Dan diharapkan lanjutnya, siswa/i khususnya di SMKN 1 Sampit yang mengikuti kegiatan ini bisa belajar dengan baik, setelah menerima informasi dari Dinkes akhirnya juga bisa menerapkan pola hidup sehat sampai mereka terjun ke masyarakat.
“Hari ini kegiatan aksi bergizi dirangkai dengan kegiatan pemeriksaan kesehatan, pemberian tablet penambah darah untuk siswi dan makan buah bersama, sarapan bersama serta pemeriksaan hemogoblin dari petugas kesehatan,”ungkapnya.

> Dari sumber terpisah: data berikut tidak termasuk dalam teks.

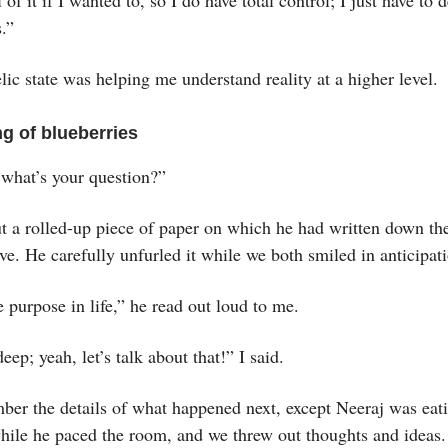
.”
ic state was helping me understand reality at a higher level.
g of blueberries
 what’s your question?”
ut a rolled-up piece of paper on which he had written down t
ve. He carefully unfurled it while we both smiled in anticipat
 purpose in life,” he read out loud to me.
eep; yeah, let’s talk about that!” I said.
ber the details of what happened next, except Neeraj was eati
while he paced the room, and we threw out thoughts and ideas.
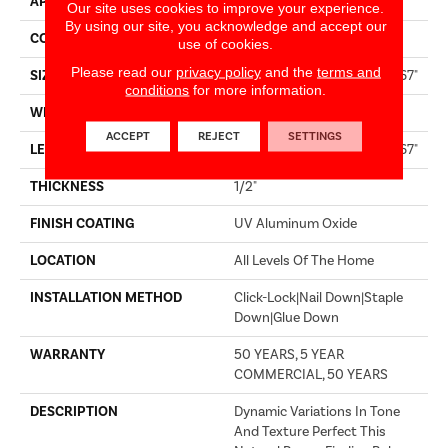
APPLICATION
Builder
Our site uses cookies to improve your experience.
By using our site, you acknowledge and accept our
CORE
WOOD
use of cookies.
Please read our
privacy policy
and the
terms and
SIZE
Random Lengths Up To 82.67"
conditions
for more information.
WIDTH
7.5"
ACCEPT
REJECT
SETTINGS
LENGTH
Random Lengths Up To 82.67"
THICKNESS
1/2"
FINISH COATING
UV Aluminum Oxide
LOCATION
All Levels Of The Home
INSTALLATION METHOD
Click-Lock|Nail Down|Staple
Down|Glue Down
WARRANTY
50 YEARS, 5 YEAR
COMMERCIAL, 50 YEARS
DESCRIPTION
Dynamic Variations In Tone
And Texture Perfect This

Sementara itu diketahui, dari jumlah siswa yang ada di SMKN 1 Sampit sebanyak 1.118 orang, ada sekitar 188 siswa yang sedang mengadakan PKL. Sehingga yang mengikuti kegiatan aksi bergizi ada sekitar 900 orang.

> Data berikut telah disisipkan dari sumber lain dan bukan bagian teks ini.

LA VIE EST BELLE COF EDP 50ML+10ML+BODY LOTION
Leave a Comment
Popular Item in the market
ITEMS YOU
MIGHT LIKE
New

Sementara itu Sekretaris Dinkes Kotim Ali menambahkan, kegiatan ini bagian dari upaya kesehatan untuk menyadarkan masyarakat tentang hidup sehat salah satunya di sektor gizi.
“Ini kaitannya bahwa pada usia remaja sangat riskan terutama yang putri menderita anemia atau kekurangan darah. Salah satu alasannya karena remaja putri mengalami siklus menstruasi setiap bulannya. Menstruasi bulanan menyebabkan para remaja putri mudah mengalami anemia, yaitu kondisi dimana sel darah merah atau konsentrasi hemoglobin didalamnya lebih rendah dari biasanya,”ujarnya.
Pada remaja putri, Anemia dapat memperbesar resiko kematian saat melahirkan, bayi lahir prematur, dan berat badan bayi yang cenderung rendah.
“Anemia rentan terjadi pada kelompok remaja. Sebenarnya tidak hanya remaja perempuan, tetapi remaja laki-laki juga berisiko mengalami anemia. Hanya saja, prevalensi anemia pada perempuan 6% lebih tinggi daripada laki-laki. Bahkan menurut data Riset Kesehatan Dasar (Riskesdas) Badan Litbangkes Kemenkes RI tahun 2018, prevalensi anemia pada remaja putri sebesar 32%,”ucapnya.